WA's first locally produced animated television series for adults a success

2/3/02 Western Australia's first locally produced animated television series for adult audiences - Quads - has been a critical and commercial success, according to Culture and the Arts Minister Sheila McHale.

2/3/02
Western Australia's first locally produced animated television series for adult audiences - Quads - has been a critical and commercial success, according to Culture and the Arts Minister Sheila McHale.
Ms McHale said ScreenWest, the State Government's film and television development agency, attracted Melbourne-based animation company Animation Works (a company in the Media World Group) to WA for the production of the first series of the adult animation project Quads by John Callahan.

Production was completed in February 2001, and the series has just completed its first run on SBS on Monday nights at 9pm.
"The first series has been a critical and commercial success, with sales to date likely to result in a minimum of approximately 25 per cent of ScreenWest's investment of $600,000 in the first series being repaid in the current calendar year," Ms McHale said.
"This is an excellent result. It is a high return on the State's investment, particularly so early in the series' life."
The $2.5million series was principally financed by SBS Independent, a strong supporter over many years of WA film and television.

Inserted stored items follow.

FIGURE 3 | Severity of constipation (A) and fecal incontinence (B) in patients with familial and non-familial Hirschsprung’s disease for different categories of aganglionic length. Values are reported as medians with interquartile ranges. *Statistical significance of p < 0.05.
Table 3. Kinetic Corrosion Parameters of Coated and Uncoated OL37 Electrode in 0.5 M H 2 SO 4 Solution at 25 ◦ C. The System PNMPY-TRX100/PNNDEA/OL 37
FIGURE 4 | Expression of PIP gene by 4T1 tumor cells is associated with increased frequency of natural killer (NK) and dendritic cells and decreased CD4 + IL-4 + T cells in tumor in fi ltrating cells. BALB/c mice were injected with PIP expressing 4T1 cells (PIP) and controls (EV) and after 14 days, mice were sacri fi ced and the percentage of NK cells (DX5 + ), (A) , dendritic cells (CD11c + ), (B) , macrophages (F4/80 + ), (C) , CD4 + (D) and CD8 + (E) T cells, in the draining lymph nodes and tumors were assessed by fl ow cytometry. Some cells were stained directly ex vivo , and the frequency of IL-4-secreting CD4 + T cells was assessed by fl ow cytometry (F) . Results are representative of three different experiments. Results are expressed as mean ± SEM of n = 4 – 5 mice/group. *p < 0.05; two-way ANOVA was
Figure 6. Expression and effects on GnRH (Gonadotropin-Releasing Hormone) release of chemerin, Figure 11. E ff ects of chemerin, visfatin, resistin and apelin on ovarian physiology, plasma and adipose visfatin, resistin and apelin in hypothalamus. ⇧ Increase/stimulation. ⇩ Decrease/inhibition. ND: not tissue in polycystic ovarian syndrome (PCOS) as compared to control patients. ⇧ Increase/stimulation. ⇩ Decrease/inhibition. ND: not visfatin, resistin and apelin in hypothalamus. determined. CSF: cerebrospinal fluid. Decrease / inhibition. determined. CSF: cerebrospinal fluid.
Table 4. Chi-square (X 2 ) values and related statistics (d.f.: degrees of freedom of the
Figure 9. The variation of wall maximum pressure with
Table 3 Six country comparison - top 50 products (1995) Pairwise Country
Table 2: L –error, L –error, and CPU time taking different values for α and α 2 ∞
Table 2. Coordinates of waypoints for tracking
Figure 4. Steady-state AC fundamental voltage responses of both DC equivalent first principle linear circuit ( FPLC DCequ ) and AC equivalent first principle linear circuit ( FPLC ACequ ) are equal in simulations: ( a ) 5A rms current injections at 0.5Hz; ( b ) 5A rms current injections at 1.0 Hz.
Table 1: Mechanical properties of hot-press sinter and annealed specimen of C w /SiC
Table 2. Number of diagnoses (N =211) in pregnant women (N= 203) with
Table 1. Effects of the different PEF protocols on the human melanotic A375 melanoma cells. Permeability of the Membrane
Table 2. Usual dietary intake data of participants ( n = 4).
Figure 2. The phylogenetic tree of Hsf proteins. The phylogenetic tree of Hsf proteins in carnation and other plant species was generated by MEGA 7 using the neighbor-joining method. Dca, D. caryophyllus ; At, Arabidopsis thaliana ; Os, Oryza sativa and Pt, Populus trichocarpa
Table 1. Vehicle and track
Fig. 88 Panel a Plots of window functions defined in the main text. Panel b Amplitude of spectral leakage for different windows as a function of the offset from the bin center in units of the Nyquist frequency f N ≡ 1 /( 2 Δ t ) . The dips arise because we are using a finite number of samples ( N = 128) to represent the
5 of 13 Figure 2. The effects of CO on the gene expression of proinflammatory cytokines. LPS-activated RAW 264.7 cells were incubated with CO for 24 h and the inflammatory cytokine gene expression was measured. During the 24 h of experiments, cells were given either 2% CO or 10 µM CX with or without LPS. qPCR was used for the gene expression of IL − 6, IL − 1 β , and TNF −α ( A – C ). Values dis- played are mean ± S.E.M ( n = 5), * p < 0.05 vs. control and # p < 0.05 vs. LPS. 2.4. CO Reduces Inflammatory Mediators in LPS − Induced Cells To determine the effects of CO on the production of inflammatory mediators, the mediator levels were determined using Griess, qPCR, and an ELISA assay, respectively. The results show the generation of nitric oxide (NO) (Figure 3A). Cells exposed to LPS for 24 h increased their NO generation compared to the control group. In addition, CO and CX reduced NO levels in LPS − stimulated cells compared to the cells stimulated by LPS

Ms McHale also recently approved production support of $200,000 to assist in production of a second series of Quads (Quads II), which will result in a range of benefits to WA.
These benefits include:

  • 17 people employed in WA for approximately one year;
  • the key creative roles of producer and editor will be locals, with one of the three Australian writers and two of the principal storyboard artists based in Western Australia;
  • the first series of Quads was in effect the first 'prime time' adult series produced in Western Australia. If the second series is backed, there is a prospect that it could become a long-running series, as potentially more buyers are interested in series that run longer than 13 episodes;
  • Animation Works is one of the few companies left in Australia producing animation. Most production companies send their work offshore;
  • the technology being employed leads its field in world terms; this unique production is produced entirely over the Internet from Perth to Toronto with Canadian co-producers Nelvana (the world's biggest animation company). Having this level of expertise in Western Australia is a valuable addition to the production comunity; and
  • the Film & Television Institute recently launched its Centre for Digital Animation. Projects such as Quads should assist graduates of the Centre in finding employment opportunities in WA.